Jennifer Brookland is a journalist covering child welfare for The Detroit Free Press and a corps member of Report for America, a national service program that places journalists into local newsrooms to report on under-covered issues and communities. Her reporting is opening windows into overlooked aspects of raising children – or being one – in Michigan. Jennifer previously worked as a military and veterans reporting fellow with the American Homefront Project and as a producer for North Carolina Public Radio. She also spent time freelance writing and editing for clients including the World Bank and the United Nations. Jennifer holds a master’s degree in journalism from Columbia University and a master’s degree in international law and diplomacy from the Fletcher School. Prior to her career as a journalist, Jennifer served as a Special Agent in the Air Force Office of Special Investigations, with posts in North Carolina, Maryland and the Horn of Africa.

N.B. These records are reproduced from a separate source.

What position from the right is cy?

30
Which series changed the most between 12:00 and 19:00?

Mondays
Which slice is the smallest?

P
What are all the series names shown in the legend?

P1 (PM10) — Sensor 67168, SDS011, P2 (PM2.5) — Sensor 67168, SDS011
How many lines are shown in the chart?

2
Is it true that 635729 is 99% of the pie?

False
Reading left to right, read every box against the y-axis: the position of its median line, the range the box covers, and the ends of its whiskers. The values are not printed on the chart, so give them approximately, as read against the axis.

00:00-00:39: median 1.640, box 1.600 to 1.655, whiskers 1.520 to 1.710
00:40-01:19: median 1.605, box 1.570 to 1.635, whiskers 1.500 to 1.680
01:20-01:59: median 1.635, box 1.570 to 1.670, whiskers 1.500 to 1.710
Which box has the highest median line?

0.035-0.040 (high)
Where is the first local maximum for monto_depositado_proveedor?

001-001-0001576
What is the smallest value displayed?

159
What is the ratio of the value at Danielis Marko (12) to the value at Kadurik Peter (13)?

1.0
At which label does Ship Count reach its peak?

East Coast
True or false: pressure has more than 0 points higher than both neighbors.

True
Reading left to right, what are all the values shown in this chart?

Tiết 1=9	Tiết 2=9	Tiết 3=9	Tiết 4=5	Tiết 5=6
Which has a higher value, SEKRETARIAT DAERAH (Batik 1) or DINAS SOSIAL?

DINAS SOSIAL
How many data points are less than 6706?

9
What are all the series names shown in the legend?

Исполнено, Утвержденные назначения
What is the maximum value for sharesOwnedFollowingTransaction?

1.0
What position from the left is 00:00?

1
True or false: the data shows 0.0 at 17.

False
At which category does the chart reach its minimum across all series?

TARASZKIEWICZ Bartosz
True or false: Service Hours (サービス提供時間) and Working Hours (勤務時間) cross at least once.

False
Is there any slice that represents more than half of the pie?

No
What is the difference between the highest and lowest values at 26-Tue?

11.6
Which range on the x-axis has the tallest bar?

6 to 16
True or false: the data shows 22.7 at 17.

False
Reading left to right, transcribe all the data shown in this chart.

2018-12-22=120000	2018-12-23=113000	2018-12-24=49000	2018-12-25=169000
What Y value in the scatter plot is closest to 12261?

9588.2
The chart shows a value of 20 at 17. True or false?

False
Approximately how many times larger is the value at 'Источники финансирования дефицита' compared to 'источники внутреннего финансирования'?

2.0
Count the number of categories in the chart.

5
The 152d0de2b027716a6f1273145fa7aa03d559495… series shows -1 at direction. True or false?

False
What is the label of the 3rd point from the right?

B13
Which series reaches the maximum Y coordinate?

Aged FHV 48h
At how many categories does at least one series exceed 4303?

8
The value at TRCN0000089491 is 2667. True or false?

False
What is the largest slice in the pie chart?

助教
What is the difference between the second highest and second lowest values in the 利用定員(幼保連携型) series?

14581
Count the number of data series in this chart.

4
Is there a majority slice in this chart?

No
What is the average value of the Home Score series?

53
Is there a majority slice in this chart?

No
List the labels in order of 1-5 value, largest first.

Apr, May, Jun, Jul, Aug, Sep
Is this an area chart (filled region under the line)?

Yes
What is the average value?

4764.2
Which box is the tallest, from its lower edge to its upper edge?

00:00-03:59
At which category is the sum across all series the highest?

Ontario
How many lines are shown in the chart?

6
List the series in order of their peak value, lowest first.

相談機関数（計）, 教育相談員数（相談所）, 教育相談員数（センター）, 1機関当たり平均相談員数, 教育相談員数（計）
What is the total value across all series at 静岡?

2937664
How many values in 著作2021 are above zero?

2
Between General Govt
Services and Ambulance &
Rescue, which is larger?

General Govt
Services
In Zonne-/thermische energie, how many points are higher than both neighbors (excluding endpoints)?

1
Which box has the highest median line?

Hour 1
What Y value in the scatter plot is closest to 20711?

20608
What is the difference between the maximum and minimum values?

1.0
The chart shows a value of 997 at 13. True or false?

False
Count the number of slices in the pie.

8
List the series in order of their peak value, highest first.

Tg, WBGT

Julia Kane is a journalist who writes about climate change and environmental justice. She earned her master’s from the UC Berkeley Graduate School of Journalism, where she studied investigative reporting and narrative writing. Prior to becoming a journalist, she served as an officer in the Coast Guard, spending four years aboard ships based in Honolulu, Hawaii and Key West, Florida, and two years as aide-de-camp to a flag officer in Alameda, California.
Konstantin Toropin is a reporter for Military.com specializing in coverage of the Navy and Marine Corps. He is also a Navy veteran, having served five years in the surface fleet as a signals intelligence analyst. Toropin has previously covered breaking national news for CNN, reporting on everything from protests to hurricanes from the field and the newsroom. His portfolio also includes investigative work on 2020 campaign and election claims and the effects of the pandemic on food processing plants. Toropin holds a bachelor’s degree from The Pennsylvania State University in journalism and a master’s degree in mass communication from the University of Minnesota.
Steve Beynon is an experienced reporter with Military.com known for his detailed investigations on critical issues impacting soldiers. As an Afghanistan war veteran with 15 years of service as a cavalry scout, he brings extensive firsthand experience to his reporting. Steve has also covered Capitol Hill, the Department of Veterans Affairs, and contributed to publications such as Politico, Military Times, Stars and Stripes, and the Cincinnati Enquirer. With a bachelor’s in journalism and environmental policy from the University of Cincinnati, Steve’s expertise and dedication make him a respected voice in the field.
Thomas Gibbons-Neff is a New York Times Ukraine correspondent focusing on enterprise, on-the-ground investigations and reporting from the war. Prior to his current position, he covered the Pentagon and other assignments, such as the 2017 Niger ambush, the Iraq and Afghanistan wars, and the Syrian civil war, for the Washington Post. Gibbons-Neff is a Marine Infantry veteran and was deployed twice to Afghanistan – first in 2008 during George W. Bush’s presidency, then again in 2009 as part of Barack Obama’s troop surge.
These journalists have not only elevated the standards of the field but have also fostered public understanding and awareness of critical issues. Their collective efforts will inspire future generations of journalists, both military veterans and civilians.
“We extend our heartfelt congratulations to all the winners of this year’s Top Ten Veterans in Journalism contest,” said MVJ Executive Director Zack Baddorf. “Their remarkable achievements and dedication to journalism are a testament to their unwavering commitment to informing the American public through quality journalism. We are honored to have them as part of the MVJ community.”